As before, the bed had been stripped of everything except the single red satin sheet on which the woman lay in the familiar funereal posture. From a few steps away her face was identical to Moser’s and Samenov’s, almost as if it had been painted with a template. But as Palma got closer, she saw how much of a mask the makeup truly was. The woman’s face had sustained so severe a beating that her features were distorted to the point of extreme deformity. In addition, this appearance was made all the more ghastly by the staring, lidless eyes which were the only cleanly defined items in a disfigured field made eerily grotesque by the pasty effects of the heavily applied cosmetics.

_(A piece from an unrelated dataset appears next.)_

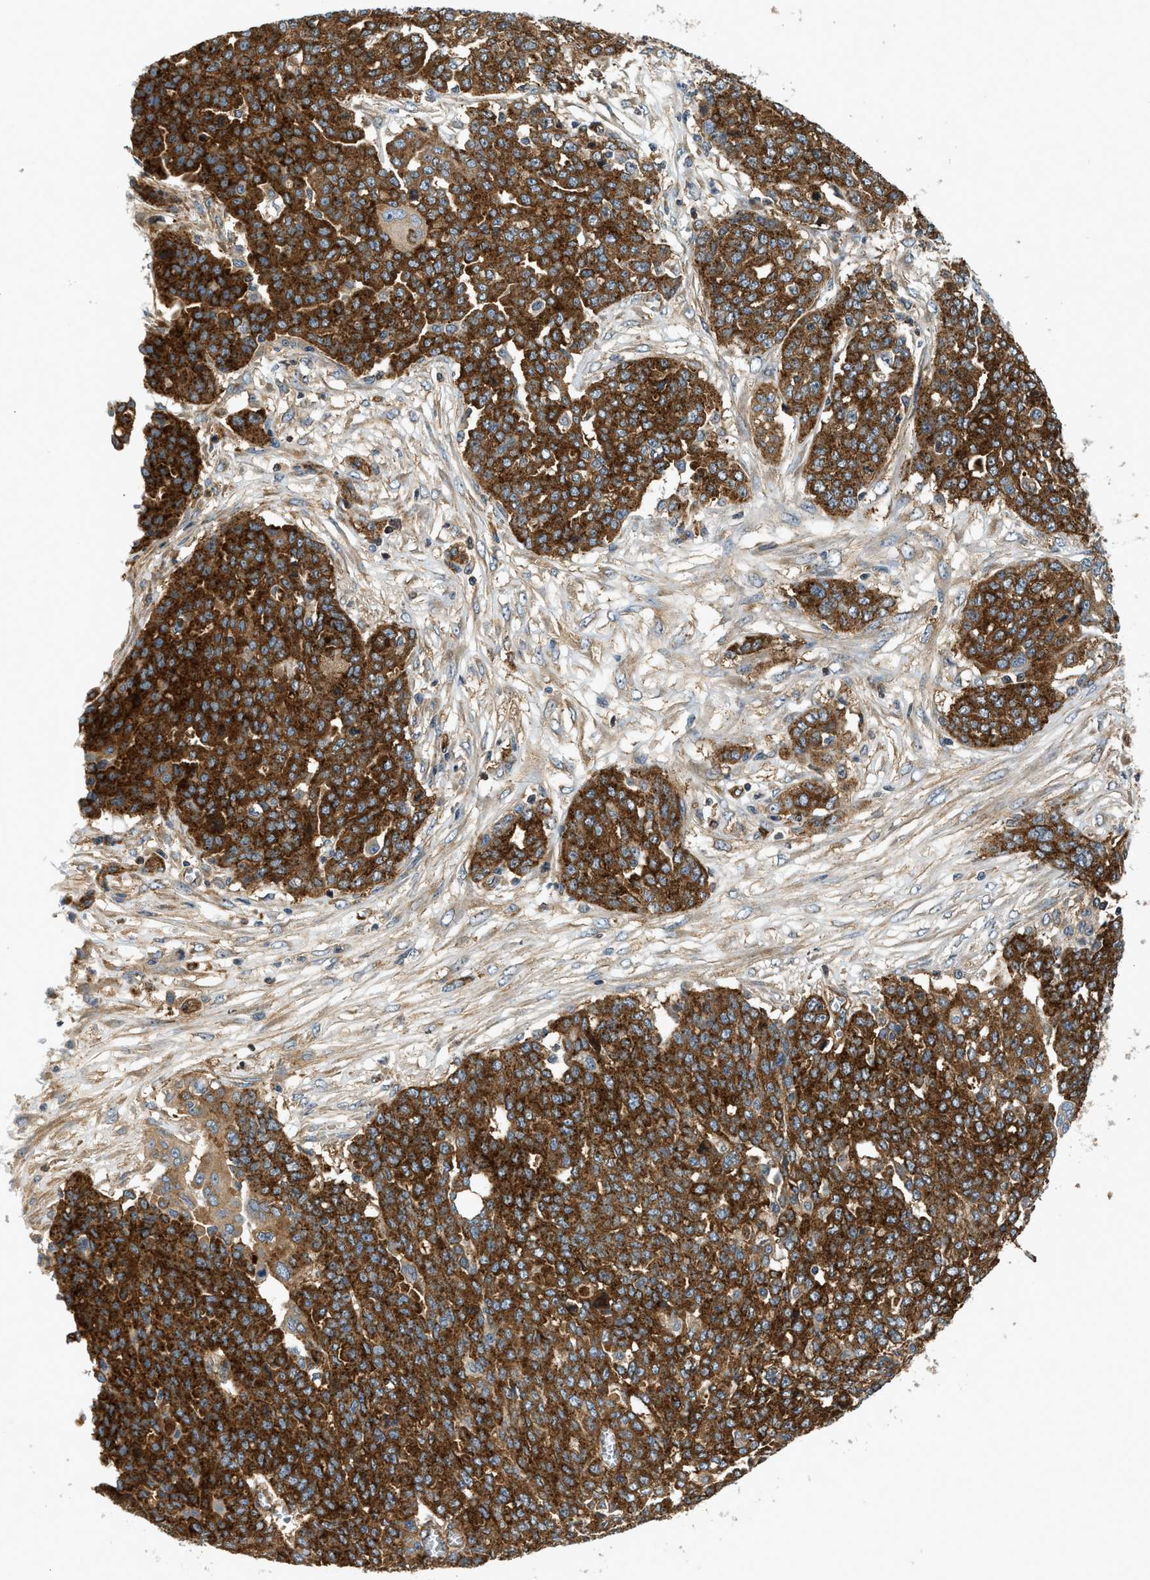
{"staining": {"intensity": "strong", "quantity": ">75%", "location": "cytoplasmic/membranous"}, "tissue": "ovarian cancer", "cell_type": "Tumor cells", "image_type": "cancer", "snomed": [{"axis": "morphology", "description": "Cystadenocarcinoma, serous, NOS"}, {"axis": "topography", "description": "Soft tissue"}, {"axis": "topography", "description": "Ovary"}], "caption": "Immunohistochemistry photomicrograph of ovarian cancer stained for a protein (brown), which displays high levels of strong cytoplasmic/membranous positivity in about >75% of tumor cells.", "gene": "HIP1", "patient": {"sex": "female", "age": 57}}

The woman’s hair was not a true blond, tending more toward russet, with her pubic hair being several shades darker than that. In body shape, she was not as athletically lean as Moser and Samenov, having a kind of pampered attractiveness, high-hipped, full-breasted, and a pale, luminous complexion against which the wounds that had resulted from the removal of her nipples seemed an even meaner violation. They would have been pink ones, rather than dark, Palma imagined. Because the death was recent, and the room temperature was mild, the wounds themselves were still raw and moist.